Problem to work on: Retype the following records exactly and exclude the pictures.

[Machine-readable hardware designs]

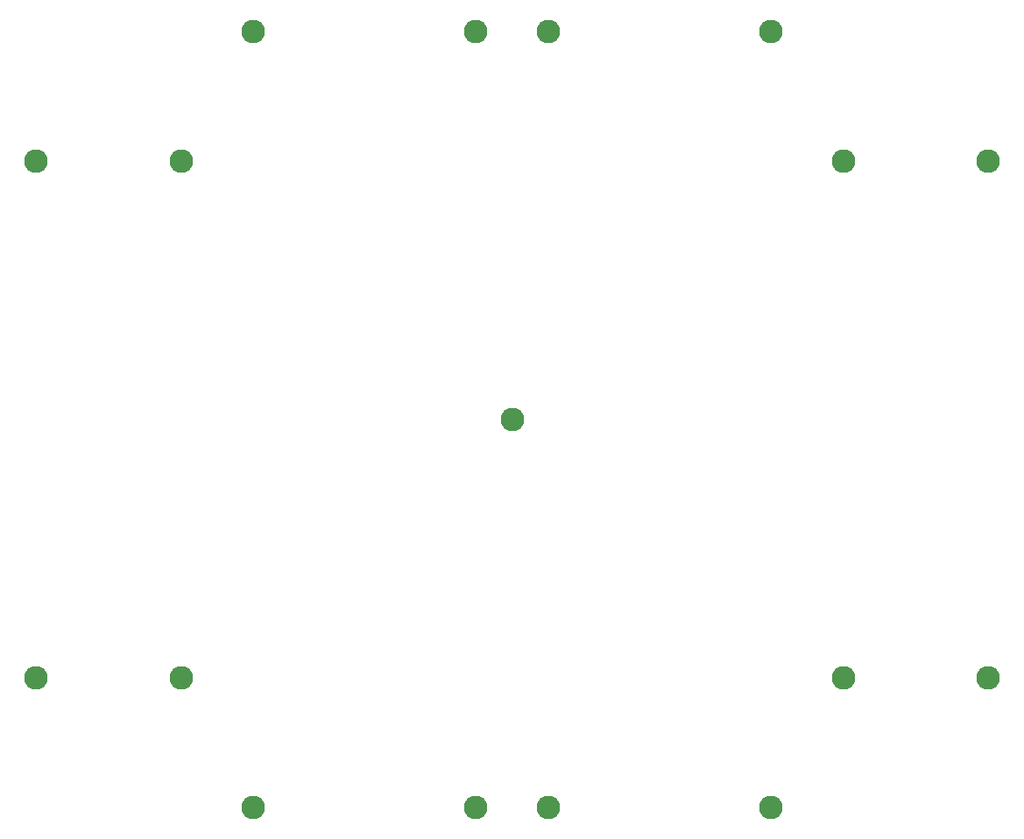
<source format=gbs>
%TF.GenerationSoftware,KiCad,Pcbnew,8.0.6*%
%TF.CreationDate,2024-12-13T09:46:10+09:00*%
%TF.ProjectId,ledplane,6c656470-6c61-46e6-952e-6b696361645f,rev?*%
%TF.SameCoordinates,Original*%
%TF.FileFunction,Soldermask,Bot*%
%TF.FilePolarity,Negative*%
%FSLAX46Y46*%
G04 Gerber Fmt 4.6, Leading zero omitted, Abs format (unit mm)*
G04 Created by KiCad (PCBNEW 8.0.6) date 2024-12-13 09:46:10*
%MOMM*%
%LPD*%
G01*
G04 APERTURE LIST*
%ADD10C,2.276000*%
G04 APERTURE END LIST*
D10*
%TO.C,H17*%
X75000000Y-87500000D03*
%TD*%
%TO.C,H16*%
X75000000Y-12500000D03*
%TD*%
%TO.C,H13*%
X53500000Y-87500000D03*
%TD*%
%TO.C,H10*%
X53500000Y-12500000D03*
%TD*%
%TO.C,H9*%
X46500000Y-87500000D03*
%TD*%
%TO.C,H7*%
X46500000Y-12500000D03*
%TD*%
%TO.C,H6*%
X25000000Y-87500000D03*
%TD*%
%TO.C,H3*%
X25000000Y-12500000D03*
%TD*%
%TO.C,H15*%
X96000000Y-75000000D03*
%TD*%
%TO.C,H14*%
X82000000Y-75000000D03*
%TD*%
%TO.C,H12*%
X18000000Y-75000000D03*
%TD*%
%TO.C,H11*%
X4000000Y-75000000D03*
%TD*%
%TO.C,H8*%
X50000000Y-50000000D03*
%TD*%
%TO.C,H5*%
X96000000Y-25000000D03*
%TD*%
%TO.C,H4*%
X82000000Y-25000000D03*
%TD*%
%TO.C,H2*%
X18000000Y-25000000D03*
%TD*%
%TO.C,H1*%
X4000000Y-25000000D03*
%TD*%
M02*

</source>
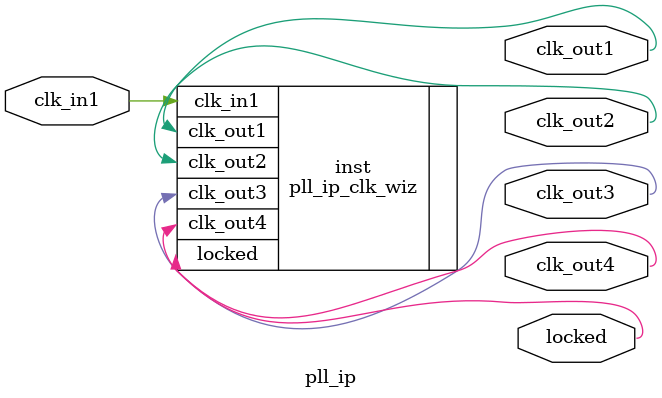
<source format=v>


`timescale 1ps/1ps

(* CORE_GENERATION_INFO = "pll_ip,clk_wiz_v6_0_4_0_0,{component_name=pll_ip,use_phase_alignment=true,use_min_o_jitter=false,use_max_i_jitter=false,use_dyn_phase_shift=false,use_inclk_switchover=false,use_dyn_reconfig=false,enable_axi=0,feedback_source=FDBK_AUTO,PRIMITIVE=PLL,num_out_clk=4,clkin1_period=10.000,clkin2_period=10.000,use_power_down=false,use_reset=false,use_locked=true,use_inclk_stopped=false,feedback_type=SINGLE,CLOCK_MGR_TYPE=NA,manual_override=false}" *)

module pll_ip 
 (
  // Clock out ports
  output        clk_out1,
  output        clk_out2,
  output        clk_out3,
  output        clk_out4,
  // Status and control signals
  output        locked,
 // Clock in ports
  input         clk_in1
 );

  pll_ip_clk_wiz inst
  (
  // Clock out ports  
  .clk_out1(clk_out1),
  .clk_out2(clk_out2),
  .clk_out3(clk_out3),
  .clk_out4(clk_out4),
  // Status and control signals               
  .locked(locked),
 // Clock in ports
  .clk_in1(clk_in1)
  );

endmodule

</source>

Your solution:
<source format=gbs>
%TF.GenerationSoftware,KiCad,Pcbnew,8.0.6*%
%TF.CreationDate,2024-12-13T09:46:10+09:00*%
%TF.ProjectId,ledplane,6c656470-6c61-46e6-952e-6b696361645f,rev?*%
%TF.SameCoordinates,Original*%
%TF.FileFunction,Soldermask,Bot*%
%TF.FilePolarity,Negative*%
%FSLAX46Y46*%
G04 Gerber Fmt 4.6, Leading zero omitted, Abs format (unit mm)*
G04 Created by KiCad (PCBNEW 8.0.6) date 2024-12-13 09:46:10*
%MOMM*%
%LPD*%
G01*
G04 APERTURE LIST*
%ADD10C,2.276000*%
G04 APERTURE END LIST*
D10*
%TO.C,H17*%
X75000000Y-87500000D03*
%TD*%
%TO.C,H16*%
X75000000Y-12500000D03*
%TD*%
%TO.C,H13*%
X53500000Y-87500000D03*
%TD*%
%TO.C,H10*%
X53500000Y-12500000D03*
%TD*%
%TO.C,H9*%
X46500000Y-87500000D03*
%TD*%
%TO.C,H7*%
X46500000Y-12500000D03*
%TD*%
%TO.C,H6*%
X25000000Y-87500000D03*
%TD*%
%TO.C,H3*%
X25000000Y-12500000D03*
%TD*%
%TO.C,H15*%
X96000000Y-75000000D03*
%TD*%
%TO.C,H14*%
X82000000Y-75000000D03*
%TD*%
%TO.C,H12*%
X18000000Y-75000000D03*
%TD*%
%TO.C,H11*%
X4000000Y-75000000D03*
%TD*%
%TO.C,H8*%
X50000000Y-50000000D03*
%TD*%
%TO.C,H5*%
X96000000Y-25000000D03*
%TD*%
%TO.C,H4*%
X82000000Y-25000000D03*
%TD*%
%TO.C,H2*%
X18000000Y-25000000D03*
%TD*%
%TO.C,H1*%
X4000000Y-25000000D03*
%TD*%
M02*

</source>
<source format=v>


`timescale 1ps/1ps

(* CORE_GENERATION_INFO = "pll_ip,clk_wiz_v6_0_4_0_0,{component_name=pll_ip,use_phase_alignment=true,use_min_o_jitter=false,use_max_i_jitter=false,use_dyn_phase_shift=false,use_inclk_switchover=false,use_dyn_reconfig=false,enable_axi=0,feedback_source=FDBK_AUTO,PRIMITIVE=PLL,num_out_clk=4,clkin1_period=10.000,clkin2_period=10.000,use_power_down=false,use_reset=false,use_locked=true,use_inclk_stopped=false,feedback_type=SINGLE,CLOCK_MGR_TYPE=NA,manual_override=false}" *)

module pll_ip 
 (
  // Clock out ports
  output        clk_out1,
  output        clk_out2,
  output        clk_out3,
  output        clk_out4,
  // Status and control signals
  output        locked,
 // Clock in ports
  input         clk_in1
 );

  pll_ip_clk_wiz inst
  (
  // Clock out ports  
  .clk_out1(clk_out1),
  .clk_out2(clk_out2),
  .clk_out3(clk_out3),
  .clk_out4(clk_out4),
  // Status and control signals               
  .locked(locked),
 // Clock in ports
  .clk_in1(clk_in1)
  );

endmodule

</source>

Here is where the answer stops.